Required action:
What is the count of lines in the listing below that hold the string "right"? Reply with that number alone.

Data section:
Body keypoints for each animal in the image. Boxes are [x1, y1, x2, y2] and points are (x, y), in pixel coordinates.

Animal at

...

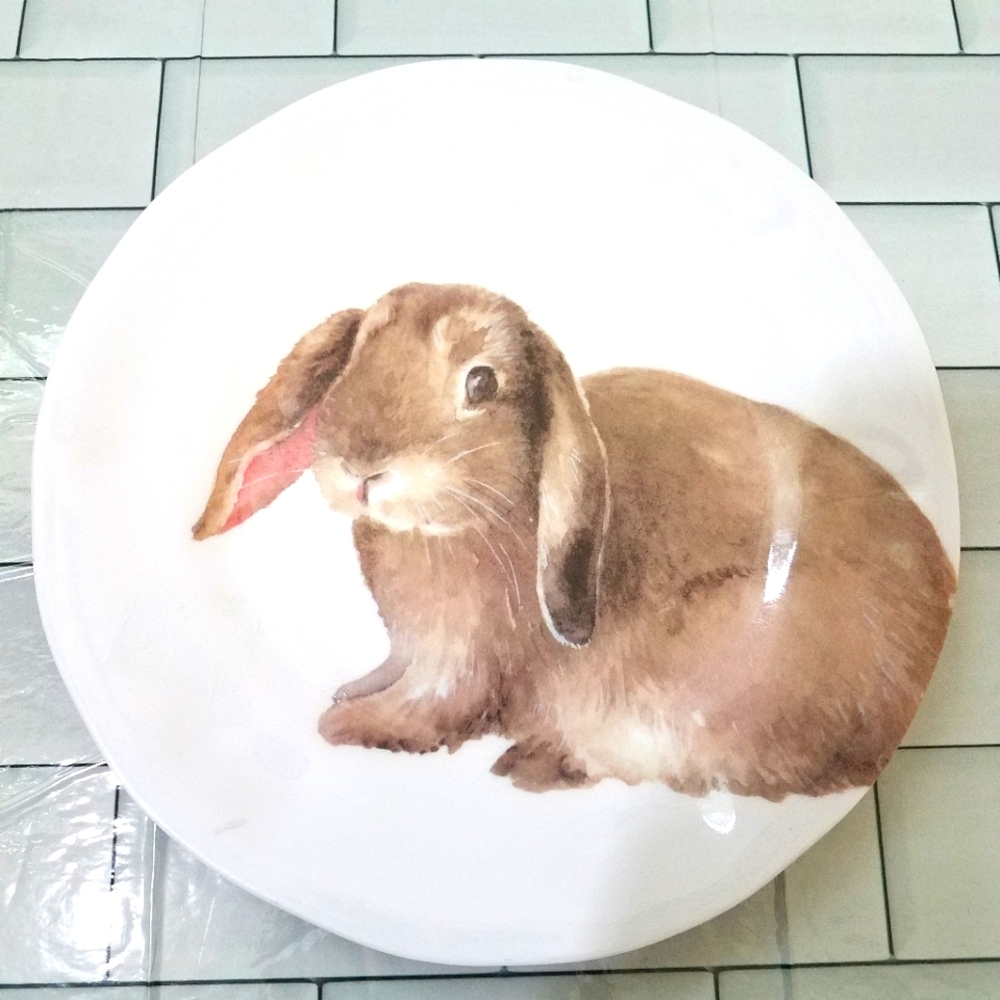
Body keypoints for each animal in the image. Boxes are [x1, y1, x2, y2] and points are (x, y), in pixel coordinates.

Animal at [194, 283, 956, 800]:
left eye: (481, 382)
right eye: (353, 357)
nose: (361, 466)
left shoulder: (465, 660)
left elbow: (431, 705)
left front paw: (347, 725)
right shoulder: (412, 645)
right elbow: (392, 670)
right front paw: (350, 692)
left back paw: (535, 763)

Output below:
4